Despite the Supreme Court’s declaration in J.E.B. v. Alabama ex rel. T.B., 511 U.S. 127, 114 S.Ct. 1419, 128 L.Ed.2d 89 (1994) that gender-based peremptory strikes are unconstitutional, the Court of Appeals mistakenly characterized the explanation given by the prosecutor in response to the appellant’s prima facie case as being “gender neutral”. But a peremptory strike cannot be called gender neutral when, as here, gender is an inextricable component of the only reason given in response to the strike. For this reason, I agree with the majority opinion that the trial court erred in its ruling.
No doubt, the Supreme Court’s mandate in J.E.B. reaches only those peremptory strikes based on gender. The United States Constitution thus does not bar those peremptory strikes “based on a juror characteristic other than gender,” so long as the “proffered ex*848planation [is] not pretextual.” 511 U.S. at 145, 114 S.Ct. at 1430. Of course, once the objecting party makes a prima facie case of purposeful discrimination, the responding party may come forward with two or more independent explanations for its peremptory challenge(s). If at least one of these explanations is neutral, the trial court will have to determine whether the responding party would have exercised the peremptory challenge(s) anyway solely because of the neutral reason(s). See Hill v. State, 827 S.W.2d 860, 869 (Tex.Crim.App.1992). In this case, however, the prosecutor tendered only one explanation for his peremptory strikes of both venire-persons Hernandez and Straube. Gender and age served, equally, as a basis for these strikes. The State’s explanation that both venire members were struck because they were “males ... under the age of thirty” indicates that neither factor was a matter of mere happenstance. In other words, the State would not have struck Hernandez and Straube but for their gender.
Hill v. State, 827 S.W.2d 860 (Tex.Crim.App.1992) is instructive in this regard. In Hill, the defendant objected, under the Equal Protection Clause, to the State’s peremptory challenge of an African-American male. The prosecutor responded that he challenged the potential juror for two independent reasons:
“[a] I felt like he would identify with the defendant. He’s black, he’s male, and [b] I didn’t like the way he responded to my questions ... his attitude, his demeanor.”1
With respect to the prosecutor’s “identity” theory, a plurality of this Court held that a racially discriminatory intent was inherent in the prosecutor’s explanation: “[T]he alleged identity between the veniremen and [the defendant], based only on the shared sex and shared race of the venireman and [the defendant], does not escape Batson’s prohibition against making the assumption that because the defendant and the veniremen are of the same race they would identify with each other.” Id. at 869. In fact, four concurring judges of this Court expressed an even stronger view. They would have held simply that “equal protection is denied whenever race is a factor in the exercise of a peremptory challenge.” Id. at 875.

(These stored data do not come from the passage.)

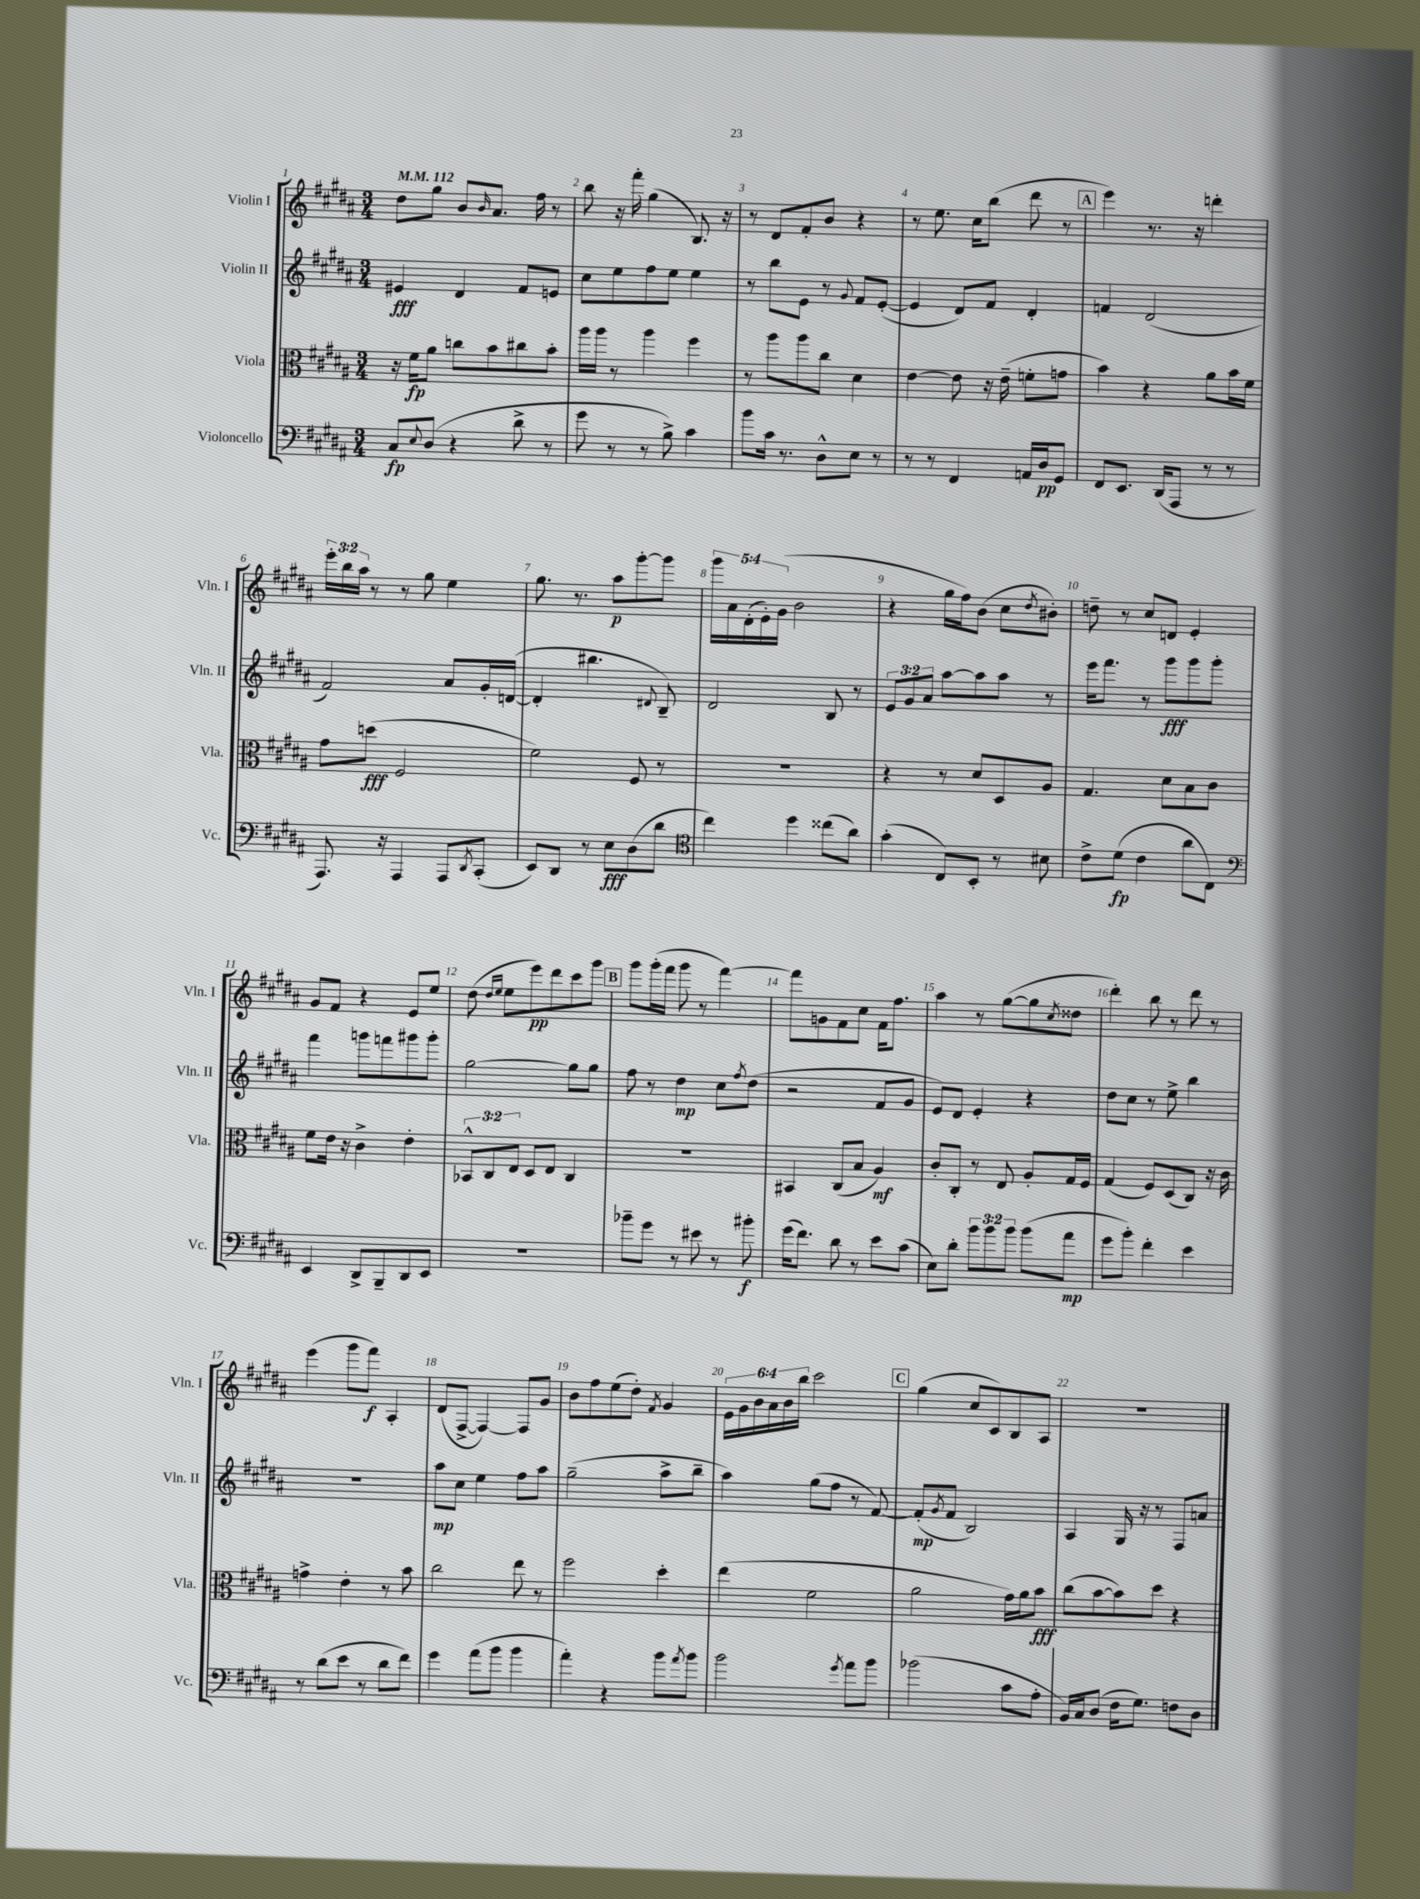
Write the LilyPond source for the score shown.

<<
\new StaffGroup <<
\new Staff = "s0" \with { instrumentName = "Violin I" shortInstrumentName = "Vln. I" } {
    \clef treble \key b \major \numericTimeSignature \time 3/4 \override Staff.TupletNumber.text = #tuplet-number::calc-fraction-text \tempo 4 = 112
    dis''8 gis''8 b'8 \grace { b'16 } ais'8. fis''16 r8 |
    b''8 r16 fis'''16-. gis''4( b8.) r16 |
    r8 dis'8 fis'8-. b'8 r4 |
    r8 e''8. cis''16 b''8( dis'''8 r8 |
    \mark \markup { \box "A" } e'''4) r8. r16 d'''4-. |
    \tuplet 3/2 { e'''16-. b''16 ais''16 } r8 r8 gis''8 e''4 |
    gis''8. r8. ais''8\p gis'''8~-. gis'''8 |
    \tuplet 5/4 { gis'''16 ais'16 dis'16-.( e'16-.) gis'16( } b'2 |
    r4 gis''16 fis''16) b'8( cis''8 \acciaccatura { dis''8 } bis'8-.) |
    d''8-- r8 cis''8 d'8 e'4-. |
    gis'8 fis'8 r4 e'8 e''8 |
    dis''8( \grace { dis''16 e''16 } e''8 e'''8\pp) dis'''8 cis'''8 gis'''8 |
    \mark \markup { \box "B" } gis'''8 gis'''16-.( fis'''16 gis'''8 r8 fis'''4~) |
    fis'''8 g'8 fis'8 cis''8 fis'16 fis''8. |
    ais''4 r8 gis''8~( gis''8 \acciaccatura { cis''8 } disis''8 |
    dis'''4-.) b''8 r8 dis'''8 r8 |
    e'''4( gis'''8 fis'''8\f) ais4-. |
    dis'8( fis8~-> fis4~) fis8 gis'8 |
    b'8 fis''8 e''8( dis''8-.) \acciaccatura { fis'8 } gis'4 |
    \tuplet 6/4 { e'16 gis'16 b'16 ais'16 b'16 b''16 } cis'''2 |
    \mark \markup { \box "C" } gis''4( cis''8 cis'8) b8 ais8 |
    R2. \bar "|." |
}
\new Staff = "s1" \with { instrumentName = "Violin II" shortInstrumentName = "Vln. II" } {
    \clef treble \key b \major \numericTimeSignature \time 3/4 \override Staff.TupletNumber.text = #tuplet-number::calc-fraction-text
    eis'4\fff dis'4 fis'8 e'8 |
    cis''8 e''8 fis''8 e''8 e''4 |
    r8 b''8 e'8 r8 \appoggiatura { gis'8 } fis'8 e'8~-.( |
    e'4 dis'8) fis'8 dis'4-. |
    \mark \markup { \box "A" } f'4 dis'2( |
    fis'2) ais'8 gis'16-. d'16~( |
    d'4-. bis''4. \appoggiatura { dis'8 } b8--) |
    dis'2 b8 r8 |
    \tuplet 3/2 { e'8 gis'8 ais'8 } ais''8~ ais''8 ais''8 r8 |
    e'''16 fis'''8. r8 gis'''8\fff gis'''8 gis'''8-. |
    fis'''4 g'''8 f'''8 gis'''8 gis'''8-. |
    gis''2~ gis''8 gis''8 |
    \mark \markup { \box "B" } fis''8 r8 dis''4\mp cis''8 \acciaccatura { fis''8 } dis''8( |
    r2 fis'8 gis'8 |
    e'8) dis'8 e'4-. r4 |
    dis''8 cis''8 r8 e''8-> b''4 |
    R2. |
    ais''8\mp cis''8 e''4 fis''8 ais''8 |
    gis''2--( ais''8-> b''8-- |
    ais''4) gis''8( fis''8 r8 fis'8~) |
    \mark \markup { \box "C" } fis'8-.\mp( \acciaccatura { gis'8 } fis'8 b2) |
    ais4 gis16 r16 r8 fis8 a'8 \bar "|." |
}
\new Staff = "s2" \with { instrumentName = "Viola" shortInstrumentName = "Vla." } {
    \clef alto \key b \major \numericTimeSignature \time 3/4 \override Staff.TupletNumber.text = #tuplet-number::calc-fraction-text
    r16 fis'16\fp ais'8 c''8 b'8 cis''8 b'8-. |
    ais''16 ais''16 r8 ais''4 fis''4 |
    r8 ais''8 ais''8 cis''8 dis'4 |
    e'4~ e'8 r16 e'16--( f'8-. g'8 |
    \mark \markup { \box "A" } b'4) r4 ais'8 b'16 fis'16 |
    gis'8 d''8\fff( fis2 |
    fis'2) fis8 r8 |
    R2. |
    r4 r8 dis'8 dis8 ais8 |
    gis4. dis'8 b8 cis'8 |
    fis'8 e'16 r16 cis'4-> e'4-. |
    \tuplet 3/2 { bes,8-^ cis8 e8 } dis8 e8 cis4 |
    \mark \markup { \box "B" } R2. |
    bis,4 cis8( b8 ais4\mf) |
    cis'8-. cis8-. r8 e8 ais8-. gis16 fis16 |
    gis4( fis8) dis8( cis8) r16 cis'16 |
    g'4-> e'4-. r8 b'8 |
    cis''2 e''8 r8 |
    fis''2 dis''4-. |
    e''4( fis'2 |
    \mark \markup { \box "C" } ais'2 gis'16) ais'16 b'8\fff |
    cis''8( b'8~ b'8) dis''8 r4 \bar "|." |
}
\new Staff = "s3" \with { instrumentName = "Violoncello" shortInstrumentName = "Vc." } {
    \clef bass \key b \major \numericTimeSignature \time 3/4 \override Staff.TupletNumber.text = #tuplet-number::calc-fraction-text
    cis8\fp \appoggiatura { e8 } dis8( r4 dis'8-> r8 |
    gis'8 r8 r8 b8->) cis'4 |
    b'8 cis'16 r8. dis8-^ e8 r8 |
    r8 r8 fis,4 a,16 dis16\pp gis,8 |
    \mark \markup { \box "A" } fis,8 e,8. dis,16( ais,,8 r8 r8 |
    ais,,8.) r16 ais,,4 ais,,8 \acciaccatura { dis,8 } cis,8-.( |
    e,8) dis,8 r8 e8\fff dis8( dis'8 |
    \clef tenor cis''4) dis''4 cisis''8( ais'8) |
    gis'4-.( cis8) b,8-. r8 bis8 |
    cis'8-> dis'8\fp( cis'4 ais'8 cis8) |
    \clef bass e,4 dis,8-> b,,8-- dis,8 e,8 |
    R2. |
    \mark \markup { \box "B" } bes'8-- gis'8 r8 eis'8 r8 bis'8-.\f |
    gis'16( fis'8.) dis'8 r8 e'8 cis'8( |
    e8) dis'8-. \tuplet 3/2 { b'8 b'8 b'8 } b'8( ais'8\mp |
    gis'8 b'8-.) fis'4-. e'4 |
    r8 dis'8( e'8 r8 dis'8 fis'8) |
    gis'4 ais'8( b'8 b'4 |
    ais'4-.) r4 b'8 \acciaccatura { ais'8 } b'8 |
    b'2 \acciaccatura { gis'8 } ais'8 b'8 |
    \mark \markup { \box "C" } bes'2( cis'8 ais8-. |
    b,16) cis16 dis8( fis16 gis8.) f8 dis8 \bar "|." |
}
>>
>>
\layout { \context { \Score \override BarNumber.break-visibility = ##(#f #t #t) barNumberVisibility = #all-bar-numbers-visible } }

A similar situation was addressed in Jones v. Ryan, 987 F.2d 960 (3rd Cir.1993). In that case, the defendant objected, under the Equal Protection Clause, to the prosecutor’s peremptory challenge of an African-American female. The prosecutor responded that he challenged the potential juror because she was “the same approximate age and race [as] the [male] defendant” and that he did so “to avoid any potential ... attraction ... between the juror and the defendant.” The Third Circuit noted that “[s]imilarly situated white women apparently were not within the scope of the prosecutor’s potential attraction theory,” id. at 974, and held that a racially discriminatory intent “was inherent in the explanation given by the prosecutor,” id.
As in Hill and Jones, the prosecutor in this case proffered an unconstitutional explanation for the peremptory challenges of Hernandez and Straube. To hold otherwise would undermine the letter and spirit of J.E.B. With these comments I join the opinion of the Court.

. At the time of the Hill opinion, peremptory challenges based on gender had not yet been held unconstitutional.